Sofiène Tahar and Ferhat Khendek, professors in the Department of Electrical and Computer Engineering, received a $500,000 grant in support of their research on specification and verification techniques for telecommunication systems. The researchers explain that their work is akin to quality assurance for software and hardware systems.
"Quality control is done at the end, once a product is complete. Quality assurance means trying to ensure the quality as early as possible, during the early phases of the development cycle," Khendek explained.
The idea is for companies to avert the kinds of technical bugs that can generate bad publicity.
"The earlier you detect a bug, the cheaper it is to solve," Tahar said. "If you let your customers debug -- find the errors -- you will pay a high price in the marketplace."
Essentially, their work consists of devising methodology and writing software to assist hardware and software developers. Tahar points out that there is little room for error today in both software, with its millions of lines of code, and in hardware.
"Today, microchips include more than 10 million transistors. You cannot count the number of bugs that can occur. They can be introduced in the design stage, in the implementation stage, or in manufacturing. There's no way to catch them all."
Their software is designed to test nearly every intended function of a given hardware of software system, by putting it through its paces.
"Our software tries to simulate the whole range of system functions and possibilities," Khendek said, "and then detects any problems in execution by comparing the system's behaviour to the requirements."
Because of the vast array of tests that need to be done, "realistically, we can obtain a 95-per-cent level of confidence.

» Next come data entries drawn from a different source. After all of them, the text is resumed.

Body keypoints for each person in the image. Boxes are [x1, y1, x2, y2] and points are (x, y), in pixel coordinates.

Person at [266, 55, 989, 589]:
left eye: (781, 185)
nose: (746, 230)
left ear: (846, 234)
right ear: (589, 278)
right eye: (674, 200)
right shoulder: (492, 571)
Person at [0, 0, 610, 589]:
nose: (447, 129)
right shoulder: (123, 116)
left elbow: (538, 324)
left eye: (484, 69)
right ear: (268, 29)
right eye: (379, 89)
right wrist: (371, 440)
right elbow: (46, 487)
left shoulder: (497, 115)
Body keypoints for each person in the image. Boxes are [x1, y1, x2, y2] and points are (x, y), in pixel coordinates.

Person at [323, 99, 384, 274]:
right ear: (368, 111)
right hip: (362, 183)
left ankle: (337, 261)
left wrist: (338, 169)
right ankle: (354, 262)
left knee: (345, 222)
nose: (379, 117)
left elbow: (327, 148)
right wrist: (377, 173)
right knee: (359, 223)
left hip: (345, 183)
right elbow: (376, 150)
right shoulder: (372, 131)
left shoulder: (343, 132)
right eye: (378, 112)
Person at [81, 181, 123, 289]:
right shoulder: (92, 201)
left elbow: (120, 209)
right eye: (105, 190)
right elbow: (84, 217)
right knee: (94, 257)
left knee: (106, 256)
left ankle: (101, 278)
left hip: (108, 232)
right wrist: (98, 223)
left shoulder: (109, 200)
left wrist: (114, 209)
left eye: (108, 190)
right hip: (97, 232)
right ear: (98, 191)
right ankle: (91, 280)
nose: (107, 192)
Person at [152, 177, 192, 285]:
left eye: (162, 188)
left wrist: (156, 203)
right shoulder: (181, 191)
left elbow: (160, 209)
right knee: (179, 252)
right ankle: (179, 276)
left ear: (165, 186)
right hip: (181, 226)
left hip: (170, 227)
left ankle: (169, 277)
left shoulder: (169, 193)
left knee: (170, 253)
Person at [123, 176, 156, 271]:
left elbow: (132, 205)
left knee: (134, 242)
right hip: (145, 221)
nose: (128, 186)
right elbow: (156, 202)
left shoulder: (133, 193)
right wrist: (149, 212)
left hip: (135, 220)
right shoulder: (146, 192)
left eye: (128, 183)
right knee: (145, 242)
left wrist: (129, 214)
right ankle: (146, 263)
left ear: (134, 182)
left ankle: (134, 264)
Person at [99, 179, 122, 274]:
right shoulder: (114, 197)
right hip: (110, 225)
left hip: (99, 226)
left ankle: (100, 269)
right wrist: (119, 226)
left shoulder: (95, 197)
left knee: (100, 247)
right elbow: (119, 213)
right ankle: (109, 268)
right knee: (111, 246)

You cannot exhaust the whole range of behaviour of a large communications system."
The researchers are conducting a number of application-oriented projects for companies like Nortel and Newbridge Networks, developing methods of testing ATM systems, broadband satellite communications and real-time embedded systems.
"Whatever money we get, whether from federal agencies or provincial agencies or industrial partners, has to be used in direct industry applications," Tahar said. They have also received funding from NSERC and FCAR.
"Telecommunications is one of the high priority domains for funding in Canada," Khendek added. "And hardware and software quality assurance is another big priority because we rely more and more on computers. We cannot afford to have them fail."
Another benefit for industry are the students who will become tomorrow's -- or even today's -- telecommunications professionals.
"Our students often get snapped up by industry before they graduate," Tahar said. "They get offers as soon as they publish their first research paper. We have a hard time hiring enough graduate students for our own research purposes."